> **PASSAGE SHOWN**
>>>>

Here are details of the compensation plan announced by Feinberg on Monday:

WHO'S ELIGIBLE: Relatives of those killed in crashes. Drivers, passengers, pedestrians, and people in other cars involved in crashes with the GM vehicles who suffered serious physical injuries or relatives of people killed in crashes.

DEADLINE: People can begin applying for compensation Aug. 1. The deadline for filing a claim is Dec. 31. Feinberg expects most claims to be processed in 90 to 180 days.

COMPENSATION LIMITS: None for deaths or extreme injuries such as permanent brain damage, loss of limbs, paralysis and serious burns. Less serious injuries are limited by formulas similar to what Feinberg used to compensate those injured in the Boston Marathon bombings. People can get quick settlements based on formulas for death and extreme injuries, or they can try to prove to Feinberg that they should get more money by proving extraordinary circumstances. Feinberg says GM has placed no limit on the total he can spend. Lawyers say it will be in the billions.

BURDEN OF PROOF: Those filing claims must show that their crashes were caused by faulty GM small-car ignition switches. The switches can unexpectedly slip from "run" to "accessory," shutting off the engines and causing loss of power steering and brakes. The air bags also are disabled. Those injured in frontal crashes in which air bags did not deploy are likely to get compensation. Frontal crashes without air bag deployment are not eligible because it's unlikely the switch caused the crash if the air bags worked.

RIGHT TO SUE: Those who settle with Feinberg give up their right to sue.

AFFECTED MODELS: About 2.6 million small cars worldwide, including the 2005-2007 Chevrolet Cobalt and Pontiac G5; 2003-2007 Saturn Ion; and 2006-2007 Chevrolet HHR, Pontiac Solstice and Saturn Sky, and any newer models from 2008-2011 that got the switches as replacement parts.

<<<<

> **SOURCE DATA**
>>>>

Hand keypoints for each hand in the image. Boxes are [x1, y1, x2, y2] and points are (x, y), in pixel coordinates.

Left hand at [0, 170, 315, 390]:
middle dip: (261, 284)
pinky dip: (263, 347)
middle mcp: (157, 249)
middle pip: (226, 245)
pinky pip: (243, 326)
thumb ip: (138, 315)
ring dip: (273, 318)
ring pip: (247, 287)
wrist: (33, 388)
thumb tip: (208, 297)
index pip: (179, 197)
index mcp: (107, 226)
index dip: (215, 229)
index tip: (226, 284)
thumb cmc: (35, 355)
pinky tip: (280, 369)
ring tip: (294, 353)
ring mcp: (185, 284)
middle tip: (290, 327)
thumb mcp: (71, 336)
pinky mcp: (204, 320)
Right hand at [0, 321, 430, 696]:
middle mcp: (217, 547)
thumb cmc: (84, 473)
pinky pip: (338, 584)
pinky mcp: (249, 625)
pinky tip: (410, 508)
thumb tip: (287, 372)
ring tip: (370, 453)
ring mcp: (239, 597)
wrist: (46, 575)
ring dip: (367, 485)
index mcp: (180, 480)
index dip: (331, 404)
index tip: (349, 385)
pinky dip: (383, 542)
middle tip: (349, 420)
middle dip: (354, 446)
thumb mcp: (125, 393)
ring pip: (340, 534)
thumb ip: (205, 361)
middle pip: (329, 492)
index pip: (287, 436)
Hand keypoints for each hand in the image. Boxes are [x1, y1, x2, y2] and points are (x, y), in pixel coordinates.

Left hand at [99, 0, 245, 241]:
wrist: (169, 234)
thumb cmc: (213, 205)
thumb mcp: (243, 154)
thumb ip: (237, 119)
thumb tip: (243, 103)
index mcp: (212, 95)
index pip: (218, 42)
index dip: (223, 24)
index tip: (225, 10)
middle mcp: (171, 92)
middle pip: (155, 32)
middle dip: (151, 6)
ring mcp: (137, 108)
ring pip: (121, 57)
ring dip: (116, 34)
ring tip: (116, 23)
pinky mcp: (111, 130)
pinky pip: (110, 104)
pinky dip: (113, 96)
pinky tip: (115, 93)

<<<<

> **TASK INSTRUCTIONS**
Answer these questions using the passage on the GM compensation plan:
(a) On what date may people begin applying for compensation, and what is the deadline for filing a claim?
(b) What do those who settle with Feinberg give up?
(c) Which Saturn models, with their model years, are listed among the affected cars?

> **EXERCISE RESULT**
(a) Applications may begin Aug. 1, and the deadline for filing a claim is Dec. 31.
(b) They give up their right to sue.
(c) The 2003-2007 Saturn Ion and the 2006-2007 Saturn Sky.